*Goal of the exercise*: Repeat exactly, and only, the lines from the one containing "Cualquier arreglo al código es bienvenido." through the end of the records.

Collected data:
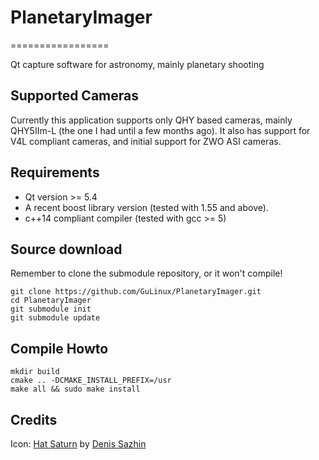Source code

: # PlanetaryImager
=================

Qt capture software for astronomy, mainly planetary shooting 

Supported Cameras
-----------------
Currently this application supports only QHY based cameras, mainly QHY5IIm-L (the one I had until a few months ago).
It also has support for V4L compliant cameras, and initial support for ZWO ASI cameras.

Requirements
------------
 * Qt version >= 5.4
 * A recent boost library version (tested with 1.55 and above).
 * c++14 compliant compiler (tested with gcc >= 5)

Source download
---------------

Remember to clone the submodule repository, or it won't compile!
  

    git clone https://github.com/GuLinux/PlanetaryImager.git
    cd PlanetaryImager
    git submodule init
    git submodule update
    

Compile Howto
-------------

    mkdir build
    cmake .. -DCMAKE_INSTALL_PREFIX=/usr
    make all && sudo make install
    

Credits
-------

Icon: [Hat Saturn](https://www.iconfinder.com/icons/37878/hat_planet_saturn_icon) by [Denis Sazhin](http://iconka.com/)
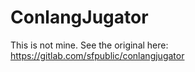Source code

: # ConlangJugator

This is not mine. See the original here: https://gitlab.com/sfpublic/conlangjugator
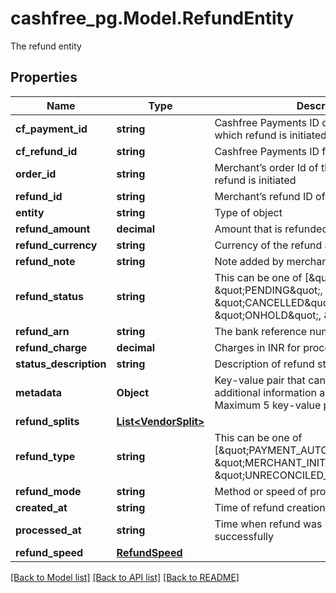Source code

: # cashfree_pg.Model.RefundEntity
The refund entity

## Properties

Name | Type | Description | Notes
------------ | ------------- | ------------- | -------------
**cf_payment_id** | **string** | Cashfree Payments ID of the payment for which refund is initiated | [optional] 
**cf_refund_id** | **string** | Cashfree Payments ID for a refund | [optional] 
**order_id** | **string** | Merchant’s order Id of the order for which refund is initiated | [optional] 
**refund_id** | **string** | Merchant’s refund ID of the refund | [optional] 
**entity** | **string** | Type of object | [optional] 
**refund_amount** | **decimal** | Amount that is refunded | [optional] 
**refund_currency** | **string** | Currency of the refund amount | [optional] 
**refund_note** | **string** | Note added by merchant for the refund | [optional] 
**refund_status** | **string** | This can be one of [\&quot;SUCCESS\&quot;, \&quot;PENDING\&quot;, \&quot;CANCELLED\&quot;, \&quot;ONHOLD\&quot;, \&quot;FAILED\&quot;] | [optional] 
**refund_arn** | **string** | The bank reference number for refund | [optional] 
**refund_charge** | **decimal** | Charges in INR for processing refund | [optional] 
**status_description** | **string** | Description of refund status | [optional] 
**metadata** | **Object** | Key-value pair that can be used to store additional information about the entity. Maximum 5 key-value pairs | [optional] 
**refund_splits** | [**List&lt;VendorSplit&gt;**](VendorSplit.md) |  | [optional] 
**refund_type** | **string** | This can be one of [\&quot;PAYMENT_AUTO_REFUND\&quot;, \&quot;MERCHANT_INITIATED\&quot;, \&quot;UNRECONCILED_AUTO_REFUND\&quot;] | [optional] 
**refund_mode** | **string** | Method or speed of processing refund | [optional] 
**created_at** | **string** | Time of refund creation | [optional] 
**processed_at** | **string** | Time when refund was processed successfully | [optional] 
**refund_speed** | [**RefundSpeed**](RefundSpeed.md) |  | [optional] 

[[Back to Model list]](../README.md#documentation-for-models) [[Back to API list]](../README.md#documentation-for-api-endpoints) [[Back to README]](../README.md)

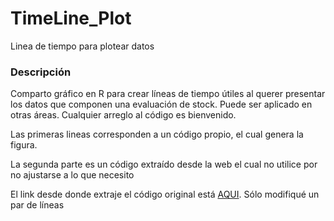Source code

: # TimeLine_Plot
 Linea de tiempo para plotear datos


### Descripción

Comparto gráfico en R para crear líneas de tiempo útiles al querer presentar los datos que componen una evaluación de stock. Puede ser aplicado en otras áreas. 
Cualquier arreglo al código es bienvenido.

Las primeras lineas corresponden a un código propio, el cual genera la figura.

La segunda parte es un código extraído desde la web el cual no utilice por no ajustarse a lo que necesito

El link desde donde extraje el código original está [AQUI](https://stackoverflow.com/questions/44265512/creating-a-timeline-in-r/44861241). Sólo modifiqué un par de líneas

*Written answer*:
Cualquier arreglo al código es bienvenido.

Las primeras lineas corresponden a un código propio, el cual genera la figura.

La segunda parte es un código extraído desde la web el cual no utilice por no ajustarse a lo que necesito

El link desde donde extraje el código original está [AQUI](https://stackoverflow.com/questions/44265512/creating-a-timeline-in-r/44861241). Sólo modifiqué un par de líneas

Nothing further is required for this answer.